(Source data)

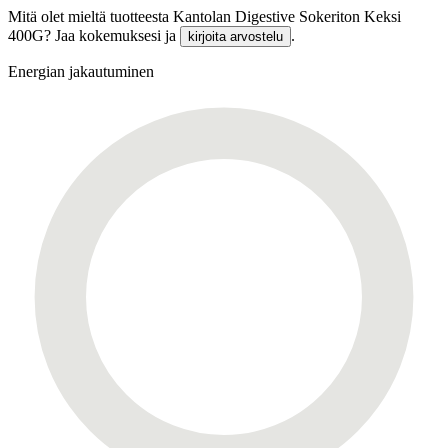
Mitä olet mieltä tuotteesta Kantolan Digestive Sokeriton Keksi
400G? Jaa kokemuksesi ja
.
kirjoita arvostelu
Energian jakautuminen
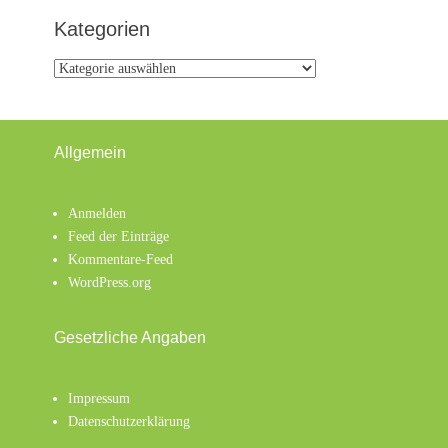
Kategorien
Kategorien
Allgemein
Anmelden
Feed der Einträge
Kommentare-Feed
WordPress.org
Gesetzliche Angaben
Impressum
Datenschutzerklärung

(WHAT YOU ARE ASKED TO DO) Please print the text lines of the listing above word for word, leaving out the pictures.

(RESULT OF THE TASK)
Mitä olet mieltä tuotteesta Kantolan Digestive Sokeriton Keksi
400G? Jaa kokemuksesi ja
.
kirjoita arvostelu
Energian jakautuminen
Kategorien
Kategorien
Allgemein
Anmelden
Feed der Einträge
Kommentare-Feed
WordPress.org
Gesetzliche Angaben
Impressum
Datenschutzerklärung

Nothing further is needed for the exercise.